Jakarta, RakyatNTT.ID — Otoritas Jasa Keuangan (OJK) menyatakan dukungan terhadap usulan Menteri Pemuda dan Olahraga (Menpora) Erick Thohir mengenai pembentukan program dana pensiun (dapen) bagi atlet dan pelatih di Indonesia.

OJK menilai program ini memungkinkan untuk dijalankan dan memiliki potensi memperkuat industri dana pensiun nasional.

Kepala Eksekutif Pengawas Perasuransian, Penjaminan, dan Dana Pensiun OJK, Ogi Prastomiyono, menegaskan bahwa penyelenggaraan dana pensiun untuk atlet dan pelatih sangat dimungkinkan, terutama melalui skema kepesertaan mandiri.

Iklan

“OJK memandang bahwa penyelenggaraan program pensiun bagi para atlet dan pelatih sangat dimungkinkan, khususnya melalui skema kepesertaan mandiri,” ujarnya di Jakarta, Minggu (30/11/2025).

Perluas Kepesertaan dan Perkuat Industri Dana Pensiun

Ogi menjelaskan bahwa perluasan segmen peserta, termasuk atlet dan pelatih, tidak hanya memberikan manfaat langsung kepada kelompok profesi tersebut, tetapi juga berpotensi menambah kekuatan industri dana pensiun.

“Inisiatif ini berpotensi memperluas cakupan peserta dan meningkatkan aset industri dana pensiun,” jelasnya.

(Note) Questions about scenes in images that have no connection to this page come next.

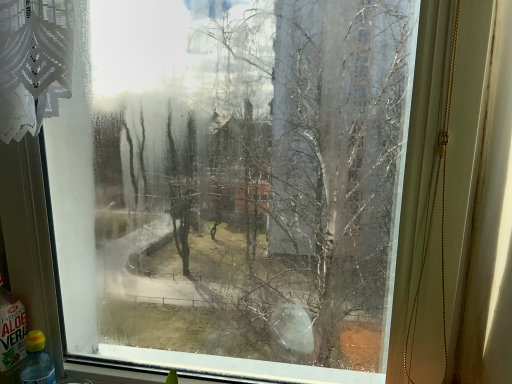
Image resolution: width=512 pixels, height=384 pixels. Describe the element at coordinates (11, 336) in the screenshot. I see `translucent plastic bottle at lower left, which is counted as the 1th bottle, starting from the left` at that location.

Where is `translucent plastic bottle at lower left, which is counted as the 1th bottle, starting from the left`? This screenshot has width=512, height=384. translucent plastic bottle at lower left, which is counted as the 1th bottle, starting from the left is located at coordinates (11, 336).

Locate an element on the screen. This screenshot has height=384, width=512. translucent plastic bottle at lower left, the 1th bottle when ordered from right to left is located at coordinates (37, 361).

What is the approximate width of translucent plastic bottle at lower left, the 1th bottle when ordered from right to left?

It is 3.04 inches.

Image resolution: width=512 pixels, height=384 pixels. What do you see at coordinates (37, 361) in the screenshot?
I see `translucent plastic bottle at lower left, the 1th bottle when ordered from right to left` at bounding box center [37, 361].

Find the location of a particular element. The image size is (512, 384). translucent plastic bottle at lower left, which ranks as the second bottle in right-to-left order is located at coordinates (11, 336).

Consider the image. Which object is positioned more to the right, translucent plastic bottle at lower left, marked as the second bottle in a left-to-right arrangement, or translucent plastic bottle at lower left, which is counted as the 1th bottle, starting from the left?

translucent plastic bottle at lower left, marked as the second bottle in a left-to-right arrangement, is more to the right.

Which object is more forward, translucent plastic bottle at lower left, the 1th bottle when ordered from right to left, or translucent plastic bottle at lower left, which is counted as the 1th bottle, starting from the left?

translucent plastic bottle at lower left, which is counted as the 1th bottle, starting from the left.

Is point (24, 372) behind point (15, 352)?

Yes, point (24, 372) is behind point (15, 352).

From the image's perspective, is translucent plastic bottle at lower left, the 1th bottle when ordered from right to left, on top of translucent plastic bottle at lower left, which ranks as the second bottle in right-to-left order?

No, from the image's perspective, translucent plastic bottle at lower left, the 1th bottle when ordered from right to left, is not on top of translucent plastic bottle at lower left, which ranks as the second bottle in right-to-left order.

From a real-world perspective, is translucent plastic bottle at lower left, the 1th bottle when ordered from right to left, located beneath translucent plastic bottle at lower left, which is counted as the 1th bottle, starting from the left?

Indeed, from a real-world perspective, translucent plastic bottle at lower left, the 1th bottle when ordered from right to left, is positioned beneath translucent plastic bottle at lower left, which is counted as the 1th bottle, starting from the left.

Is translucent plastic bottle at lower left, the 1th bottle when ordered from right to left, wider than translucent plastic bottle at lower left, which is counted as the 1th bottle, starting from the left?

In fact, translucent plastic bottle at lower left, the 1th bottle when ordered from right to left, might be narrower than translucent plastic bottle at lower left, which is counted as the 1th bottle, starting from the left.

Is translucent plastic bottle at lower left, the 1th bottle when ordered from right to left, taller than translucent plastic bottle at lower left, which is counted as the 1th bottle, starting from the left?

Incorrect, the height of translucent plastic bottle at lower left, the 1th bottle when ordered from right to left, is not larger of that of translucent plastic bottle at lower left, which is counted as the 1th bottle, starting from the left.

Between translucent plastic bottle at lower left, the 1th bottle when ordered from right to left, and translucent plastic bottle at lower left, which is counted as the 1th bottle, starting from the left, which one has smaller size?

translucent plastic bottle at lower left, the 1th bottle when ordered from right to left, is smaller.

Do you think translucent plastic bottle at lower left, the 1th bottle when ordered from right to left, is within translucent plastic bottle at lower left, which ranks as the second bottle in right-to-left order, or outside of it?

translucent plastic bottle at lower left, the 1th bottle when ordered from right to left, lies outside translucent plastic bottle at lower left, which ranks as the second bottle in right-to-left order.

Can you see translucent plastic bottle at lower left, marked as the second bottle in a left-to-right arrangement, touching translucent plastic bottle at lower left, which is counted as the 1th bottle, starting from the left?

Yes, translucent plastic bottle at lower left, marked as the second bottle in a left-to-right arrangement, is in contact with translucent plastic bottle at lower left, which is counted as the 1th bottle, starting from the left.

Is translucent plastic bottle at lower left, the 1th bottle when ordered from right to left, positioned with its back to translucent plastic bottle at lower left, which is counted as the 1th bottle, starting from the left?

That's not correct — translucent plastic bottle at lower left, the 1th bottle when ordered from right to left, is not looking away from translucent plastic bottle at lower left, which is counted as the 1th bottle, starting from the left.

Can you tell me how much translucent plastic bottle at lower left, the 1th bottle when ordered from right to left, and translucent plastic bottle at lower left, which ranks as the second bottle in right-to-left order, differ in facing direction?

They differ by 4.54 degrees in their facing directions.

This screenshot has height=384, width=512. Find the location of `bottle on the left of the translucent plastic bottle at lower left, marked as the second bottle in a left-to-right arrangement`. bottle on the left of the translucent plastic bottle at lower left, marked as the second bottle in a left-to-right arrangement is located at coordinates (11, 336).

Which is more to the right, translucent plastic bottle at lower left, which is counted as the 1th bottle, starting from the left, or translucent plastic bottle at lower left, the 1th bottle when ordered from right to left?

From the viewer's perspective, translucent plastic bottle at lower left, the 1th bottle when ordered from right to left, appears more on the right side.

Does translucent plastic bottle at lower left, which ranks as the second bottle in right-to-left order, lie behind translucent plastic bottle at lower left, marked as the second bottle in a left-to-right arrangement?

No, it is not.

Is point (6, 295) less distant than point (40, 364)?

No, it is not.

From the image's perspective, does translucent plastic bottle at lower left, which ranks as the second bottle in right-to-left order, appear lower than translucent plastic bottle at lower left, the 1th bottle when ordered from right to left?

No, from the image's perspective, translucent plastic bottle at lower left, which ranks as the second bottle in right-to-left order, is not below translucent plastic bottle at lower left, the 1th bottle when ordered from right to left.

From a real-world perspective, is translucent plastic bottle at lower left, which is counted as the 1th bottle, starting from the left, above or below translucent plastic bottle at lower left, the 1th bottle when ordered from right to left?

From a real-world perspective, translucent plastic bottle at lower left, which is counted as the 1th bottle, starting from the left, is physically above translucent plastic bottle at lower left, the 1th bottle when ordered from right to left.

Does translucent plastic bottle at lower left, which is counted as the 1th bottle, starting from the left, have a lesser width compared to translucent plastic bottle at lower left, the 1th bottle when ordered from right to left?

No.

Which of these two, translucent plastic bottle at lower left, which ranks as the second bottle in right-to-left order, or translucent plastic bottle at lower left, the 1th bottle when ordered from right to left, stands shorter?

With less height is translucent plastic bottle at lower left, the 1th bottle when ordered from right to left.

Who is bigger, translucent plastic bottle at lower left, which ranks as the second bottle in right-to-left order, or translucent plastic bottle at lower left, marked as the second bottle in a left-to-right arrangement?

Bigger between the two is translucent plastic bottle at lower left, which ranks as the second bottle in right-to-left order.

Is translucent plastic bottle at lower left, the 1th bottle when ordered from right to left, located within translucent plastic bottle at lower left, which ranks as the second bottle in right-to-left order?

That's incorrect, translucent plastic bottle at lower left, the 1th bottle when ordered from right to left, is not inside translucent plastic bottle at lower left, which ranks as the second bottle in right-to-left order.

Is translucent plastic bottle at lower left, which ranks as the second bottle in right-to-left order, beside translucent plastic bottle at lower left, the 1th bottle when ordered from right to left?

Absolutely, translucent plastic bottle at lower left, which ranks as the second bottle in right-to-left order, is next to and touching translucent plastic bottle at lower left, the 1th bottle when ordered from right to left.

Is translucent plastic bottle at lower left, which ranks as the second bottle in right-to-left order, positioned with its back to translucent plastic bottle at lower left, the 1th bottle when ordered from right to left?

No, translucent plastic bottle at lower left, the 1th bottle when ordered from right to left, is not at the back of translucent plastic bottle at lower left, which ranks as the second bottle in right-to-left order.

Measure the distance between translucent plastic bottle at lower left, which is counted as the 1th bottle, starting from the left, and translucent plastic bottle at lower left, the 1th bottle when ordered from right to left.

translucent plastic bottle at lower left, which is counted as the 1th bottle, starting from the left, is 1.49 inches away from translucent plastic bottle at lower left, the 1th bottle when ordered from right to left.

Locate an element on the screen. Image resolution: width=512 pixels, height=384 pixels. bottle below the translucent plastic bottle at lower left, which ranks as the second bottle in right-to-left order (from a real-world perspective) is located at coordinates (37, 361).

The image size is (512, 384). In order to click on bottle that is on the right side of translucent plastic bottle at lower left, which is counted as the 1th bottle, starting from the left in this screenshot , I will do `click(37, 361)`.

In the image, there is a translucent plastic bottle at lower left, which ranks as the second bottle in right-to-left order. At what (x,y) coordinates should I click in order to perform the action: click on bottle below it (from the image's perspective). Please return your answer as a coordinate pair (x, y). Looking at the image, I should click on (37, 361).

Menurut Ogi, dukungan terhadap atlet dan pelatih sejalan dengan arah kebijakan OJK yang tengah mendorong perluasan inklusi program pensiun, terutama bagi kelompok pekerja sektor informal yang kini mendominasi struktur ketenagakerjaan Indonesia.

Skema Mandiri: Solusi bagi Pekerja Nonformal

OJK menilai bahwa skema kepesertaan mandiri merupakan solusi yang ideal bagi atlet dan pelatih, mengingat profesi tersebut tidak selalu berada dalam struktur pemberi kerja yang tetap.